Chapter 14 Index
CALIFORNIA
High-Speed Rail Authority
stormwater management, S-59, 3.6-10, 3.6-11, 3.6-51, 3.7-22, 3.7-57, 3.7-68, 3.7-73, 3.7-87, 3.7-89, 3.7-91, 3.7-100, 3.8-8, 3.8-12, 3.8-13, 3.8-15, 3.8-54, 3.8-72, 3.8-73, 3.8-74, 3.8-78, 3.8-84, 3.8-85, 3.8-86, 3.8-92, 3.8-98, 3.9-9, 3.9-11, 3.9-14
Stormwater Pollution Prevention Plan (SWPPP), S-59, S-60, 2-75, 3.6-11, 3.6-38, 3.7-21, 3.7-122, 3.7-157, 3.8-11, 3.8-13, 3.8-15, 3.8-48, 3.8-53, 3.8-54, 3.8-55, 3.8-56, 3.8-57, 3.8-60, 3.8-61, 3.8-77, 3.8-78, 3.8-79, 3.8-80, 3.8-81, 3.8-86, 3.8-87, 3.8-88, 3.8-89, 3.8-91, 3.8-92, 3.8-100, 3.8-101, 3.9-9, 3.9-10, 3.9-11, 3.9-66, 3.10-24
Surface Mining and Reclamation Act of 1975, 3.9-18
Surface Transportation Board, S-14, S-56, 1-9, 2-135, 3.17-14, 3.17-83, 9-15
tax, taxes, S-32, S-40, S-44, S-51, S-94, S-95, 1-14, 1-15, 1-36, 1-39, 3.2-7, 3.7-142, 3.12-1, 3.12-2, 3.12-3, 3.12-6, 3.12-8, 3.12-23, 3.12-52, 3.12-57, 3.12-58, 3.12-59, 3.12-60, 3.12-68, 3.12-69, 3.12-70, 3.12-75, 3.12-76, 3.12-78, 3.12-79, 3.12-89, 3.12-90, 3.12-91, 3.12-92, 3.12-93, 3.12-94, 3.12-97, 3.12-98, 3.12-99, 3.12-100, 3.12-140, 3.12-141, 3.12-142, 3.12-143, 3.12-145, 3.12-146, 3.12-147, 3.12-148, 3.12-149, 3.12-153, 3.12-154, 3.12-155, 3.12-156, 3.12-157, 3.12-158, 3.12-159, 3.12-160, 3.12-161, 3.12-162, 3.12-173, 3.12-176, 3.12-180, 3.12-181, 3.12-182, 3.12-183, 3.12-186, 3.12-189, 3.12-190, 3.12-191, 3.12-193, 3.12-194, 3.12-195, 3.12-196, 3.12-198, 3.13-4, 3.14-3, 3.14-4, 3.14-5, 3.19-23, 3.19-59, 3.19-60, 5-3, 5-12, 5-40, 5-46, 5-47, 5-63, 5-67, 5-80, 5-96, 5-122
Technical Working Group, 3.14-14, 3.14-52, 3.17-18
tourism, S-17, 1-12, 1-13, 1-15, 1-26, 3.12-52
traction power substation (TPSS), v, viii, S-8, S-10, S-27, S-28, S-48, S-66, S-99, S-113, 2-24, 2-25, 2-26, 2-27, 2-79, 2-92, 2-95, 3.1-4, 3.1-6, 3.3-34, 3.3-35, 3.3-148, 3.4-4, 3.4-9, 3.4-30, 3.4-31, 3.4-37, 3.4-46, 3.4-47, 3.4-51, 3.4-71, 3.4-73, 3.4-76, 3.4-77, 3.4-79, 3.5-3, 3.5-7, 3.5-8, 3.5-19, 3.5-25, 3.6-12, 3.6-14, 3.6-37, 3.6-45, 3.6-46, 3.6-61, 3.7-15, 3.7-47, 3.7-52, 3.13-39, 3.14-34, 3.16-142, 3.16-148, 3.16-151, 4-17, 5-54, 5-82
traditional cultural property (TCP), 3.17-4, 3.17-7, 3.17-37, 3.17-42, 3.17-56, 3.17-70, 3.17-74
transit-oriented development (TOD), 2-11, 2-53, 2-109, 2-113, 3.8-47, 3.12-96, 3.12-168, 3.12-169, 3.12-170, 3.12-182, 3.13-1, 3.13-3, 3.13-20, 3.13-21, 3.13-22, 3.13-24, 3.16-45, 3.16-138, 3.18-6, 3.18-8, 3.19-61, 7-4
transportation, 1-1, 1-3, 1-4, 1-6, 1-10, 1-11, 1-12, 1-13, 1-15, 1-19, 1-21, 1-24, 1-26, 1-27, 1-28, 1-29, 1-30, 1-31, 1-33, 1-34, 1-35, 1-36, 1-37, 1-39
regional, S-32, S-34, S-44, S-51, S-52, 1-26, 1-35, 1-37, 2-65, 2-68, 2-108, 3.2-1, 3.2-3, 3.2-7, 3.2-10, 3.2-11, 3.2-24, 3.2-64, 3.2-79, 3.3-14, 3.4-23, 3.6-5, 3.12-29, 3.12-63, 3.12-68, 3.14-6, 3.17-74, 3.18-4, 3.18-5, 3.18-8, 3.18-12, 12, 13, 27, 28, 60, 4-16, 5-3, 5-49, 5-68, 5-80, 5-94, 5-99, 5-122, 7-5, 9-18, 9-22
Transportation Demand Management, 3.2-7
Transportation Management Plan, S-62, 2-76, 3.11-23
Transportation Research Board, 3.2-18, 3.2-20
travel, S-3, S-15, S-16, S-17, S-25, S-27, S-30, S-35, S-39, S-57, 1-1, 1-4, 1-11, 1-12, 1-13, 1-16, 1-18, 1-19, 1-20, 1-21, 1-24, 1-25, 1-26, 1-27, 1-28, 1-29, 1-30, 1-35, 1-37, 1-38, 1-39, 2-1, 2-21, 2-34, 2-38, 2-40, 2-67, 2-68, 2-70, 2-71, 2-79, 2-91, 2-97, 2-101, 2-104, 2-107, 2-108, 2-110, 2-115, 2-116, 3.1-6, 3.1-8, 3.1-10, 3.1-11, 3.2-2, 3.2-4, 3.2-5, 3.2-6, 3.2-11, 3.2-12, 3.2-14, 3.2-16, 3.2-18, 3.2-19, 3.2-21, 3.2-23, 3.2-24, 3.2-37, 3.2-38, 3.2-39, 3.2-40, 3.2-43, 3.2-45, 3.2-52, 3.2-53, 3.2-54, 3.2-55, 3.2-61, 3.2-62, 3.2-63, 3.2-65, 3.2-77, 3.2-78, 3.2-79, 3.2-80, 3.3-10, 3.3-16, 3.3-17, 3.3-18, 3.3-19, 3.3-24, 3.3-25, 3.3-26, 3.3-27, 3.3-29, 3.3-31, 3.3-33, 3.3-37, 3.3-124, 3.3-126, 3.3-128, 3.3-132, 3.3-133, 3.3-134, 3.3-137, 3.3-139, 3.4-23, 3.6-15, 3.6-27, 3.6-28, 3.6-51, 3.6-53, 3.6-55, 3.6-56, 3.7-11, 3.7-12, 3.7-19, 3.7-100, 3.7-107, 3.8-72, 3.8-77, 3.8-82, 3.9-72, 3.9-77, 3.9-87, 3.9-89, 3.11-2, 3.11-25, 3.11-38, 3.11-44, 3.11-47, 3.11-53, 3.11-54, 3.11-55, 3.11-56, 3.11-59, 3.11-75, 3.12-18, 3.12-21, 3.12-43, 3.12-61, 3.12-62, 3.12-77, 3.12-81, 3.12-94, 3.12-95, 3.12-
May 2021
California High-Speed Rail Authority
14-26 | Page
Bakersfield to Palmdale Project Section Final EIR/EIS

_ _ _ _ _

* [PROBLEM TO SOLVE]
The answer must restate all of the entries exactly.

* [TASK OUTPUT]
Chapter 14 Index
CALIFORNIA
High-Speed Rail Authority
stormwater management, S-59, 3.6-10, 3.6-11, 3.6-51, 3.7-22, 3.7-57, 3.7-68, 3.7-73, 3.7-87, 3.7-89, 3.7-91, 3.7-100, 3.8-8, 3.8-12, 3.8-13, 3.8-15, 3.8-54, 3.8-72, 3.8-73, 3.8-74, 3.8-78, 3.8-84, 3.8-85, 3.8-86, 3.8-92, 3.8-98, 3.9-9, 3.9-11, 3.9-14
Stormwater Pollution Prevention Plan (SWPPP), S-59, S-60, 2-75, 3.6-11, 3.6-38, 3.7-21, 3.7-122, 3.7-157, 3.8-11, 3.8-13, 3.8-15, 3.8-48, 3.8-53, 3.8-54, 3.8-55, 3.8-56, 3.8-57, 3.8-60, 3.8-61, 3.8-77, 3.8-78, 3.8-79, 3.8-80, 3.8-81, 3.8-86, 3.8-87, 3.8-88, 3.8-89, 3.8-91, 3.8-92, 3.8-100, 3.8-101, 3.9-9, 3.9-10, 3.9-11, 3.9-66, 3.10-24
Surface Mining and Reclamation Act of 1975, 3.9-18
Surface Transportation Board, S-14, S-56, 1-9, 2-135, 3.17-14, 3.17-83, 9-15
tax, taxes, S-32, S-40, S-44, S-51, S-94, S-95, 1-14, 1-15, 1-36, 1-39, 3.2-7, 3.7-142, 3.12-1, 3.12-2, 3.12-3, 3.12-6, 3.12-8, 3.12-23, 3.12-52, 3.12-57, 3.12-58, 3.12-59, 3.12-60, 3.12-68, 3.12-69, 3.12-70, 3.12-75, 3.12-76, 3.12-78, 3.12-79, 3.12-89, 3.12-90, 3.12-91, 3.12-92, 3.12-93, 3.12-94, 3.12-97, 3.12-98, 3.12-99, 3.12-100, 3.12-140, 3.12-141, 3.12-142, 3.12-143, 3.12-145, 3.12-146, 3.12-147, 3.12-148, 3.12-149, 3.12-153, 3.12-154, 3.12-155, 3.12-156, 3.12-157, 3.12-158, 3.12-159, 3.12-160, 3.12-161, 3.12-162, 3.12-173, 3.12-176, 3.12-180, 3.12-181, 3.12-182, 3.12-183, 3.12-186, 3.12-189, 3.12-190, 3.12-191, 3.12-193, 3.12-194, 3.12-195, 3.12-196, 3.12-198, 3.13-4, 3.14-3, 3.14-4, 3.14-5, 3.19-23, 3.19-59, 3.19-60, 5-3, 5-12, 5-40, 5-46, 5-47, 5-63, 5-67, 5-80, 5-96, 5-122
Technical Working Group, 3.14-14, 3.14-52, 3.17-18
tourism, S-17, 1-12, 1-13, 1-15, 1-26, 3.12-52
traction power substation (TPSS), v, viii, S-8, S-10, S-27, S-28, S-48, S-66, S-99, S-113, 2-24, 2-25, 2-26, 2-27, 2-79, 2-92, 2-95, 3.1-4, 3.1-6, 3.3-34, 3.3-35, 3.3-148, 3.4-4, 3.4-9, 3.4-30, 3.4-31, 3.4-37, 3.4-46, 3.4-47, 3.4-51, 3.4-71, 3.4-73, 3.4-76, 3.4-77, 3.4-79, 3.5-3, 3.5-7, 3.5-8, 3.5-19, 3.5-25, 3.6-12, 3.6-14, 3.6-37, 3.6-45, 3.6-46, 3.6-61, 3.7-15, 3.7-47, 3.7-52, 3.13-39, 3.14-34, 3.16-142, 3.16-148, 3.16-151, 4-17, 5-54, 5-82
traditional cultural property (TCP), 3.17-4, 3.17-7, 3.17-37, 3.17-42, 3.17-56, 3.17-70, 3.17-74
transit-oriented development (TOD), 2-11, 2-53, 2-109, 2-113, 3.8-47, 3.12-96, 3.12-168, 3.12-169, 3.12-170, 3.12-182, 3.13-1, 3.13-3, 3.13-20, 3.13-21, 3.13-22, 3.13-24, 3.16-45, 3.16-138, 3.18-6, 3.18-8, 3.19-61, 7-4
transportation, 1-1, 1-3, 1-4, 1-6, 1-10, 1-11, 1-12, 1-13, 1-15, 1-19, 1-21, 1-24, 1-26, 1-27, 1-28, 1-29, 1-30, 1-31, 1-33, 1-34, 1-35, 1-36, 1-37, 1-39
regional, S-32, S-34, S-44, S-51, S-52, 1-26, 1-35, 1-37, 2-65, 2-68, 2-108, 3.2-1, 3.2-3, 3.2-7, 3.2-10, 3.2-11, 3.2-24, 3.2-64, 3.2-79, 3.3-14, 3.4-23, 3.6-5, 3.12-29, 3.12-63, 3.12-68, 3.14-6, 3.17-74, 3.18-4, 3.18-5, 3.18-8, 3.18-12, 12, 13, 27, 28, 60, 4-16, 5-3, 5-49, 5-68, 5-80, 5-94, 5-99, 5-122, 7-5, 9-18, 9-22
Transportation Demand Management, 3.2-7
Transportation Management Plan, S-62, 2-76, 3.11-23
Transportation Research Board, 3.2-18, 3.2-20
travel, S-3, S-15, S-16, S-17, S-25, S-27, S-30, S-35, S-39, S-57, 1-1, 1-4, 1-11, 1-12, 1-13, 1-16, 1-18, 1-19, 1-20, 1-21, 1-24, 1-25, 1-26, 1-27, 1-28, 1-29, 1-30, 1-35, 1-37, 1-38, 1-39, 2-1, 2-21, 2-34, 2-38, 2-40, 2-67, 2-68, 2-70, 2-71, 2-79, 2-91, 2-97, 2-101, 2-104, 2-107, 2-108, 2-110, 2-115, 2-116, 3.1-6, 3.1-8, 3.1-10, 3.1-11, 3.2-2, 3.2-4, 3.2-5, 3.2-6, 3.2-11, 3.2-12, 3.2-14, 3.2-16, 3.2-18, 3.2-19, 3.2-21, 3.2-23, 3.2-24, 3.2-37, 3.2-38, 3.2-39, 3.2-40, 3.2-43, 3.2-45, 3.2-52, 3.2-53, 3.2-54, 3.2-55, 3.2-61, 3.2-62, 3.2-63, 3.2-65, 3.2-77, 3.2-78, 3.2-79, 3.2-80, 3.3-10, 3.3-16, 3.3-17, 3.3-18, 3.3-19, 3.3-24, 3.3-25, 3.3-26, 3.3-27, 3.3-29, 3.3-31, 3.3-33, 3.3-37, 3.3-124, 3.3-126, 3.3-128, 3.3-132, 3.3-133, 3.3-134, 3.3-137, 3.3-139, 3.4-23, 3.6-15, 3.6-27, 3.6-28, 3.6-51, 3.6-53, 3.6-55, 3.6-56, 3.7-11, 3.7-12, 3.7-19, 3.7-100, 3.7-107, 3.8-72, 3.8-77, 3.8-82, 3.9-72, 3.9-77, 3.9-87, 3.9-89, 3.11-2, 3.11-25, 3.11-38, 3.11-44, 3.11-47, 3.11-53, 3.11-54, 3.11-55, 3.11-56, 3.11-59, 3.11-75, 3.12-18, 3.12-21, 3.12-43, 3.12-61, 3.12-62, 3.12-77, 3.12-81, 3.12-94, 3.12-95, 3.12-
May 2021
California High-Speed Rail Authority
14-26 | Page
Bakersfield to Palmdale Project Section Final EIR/EIS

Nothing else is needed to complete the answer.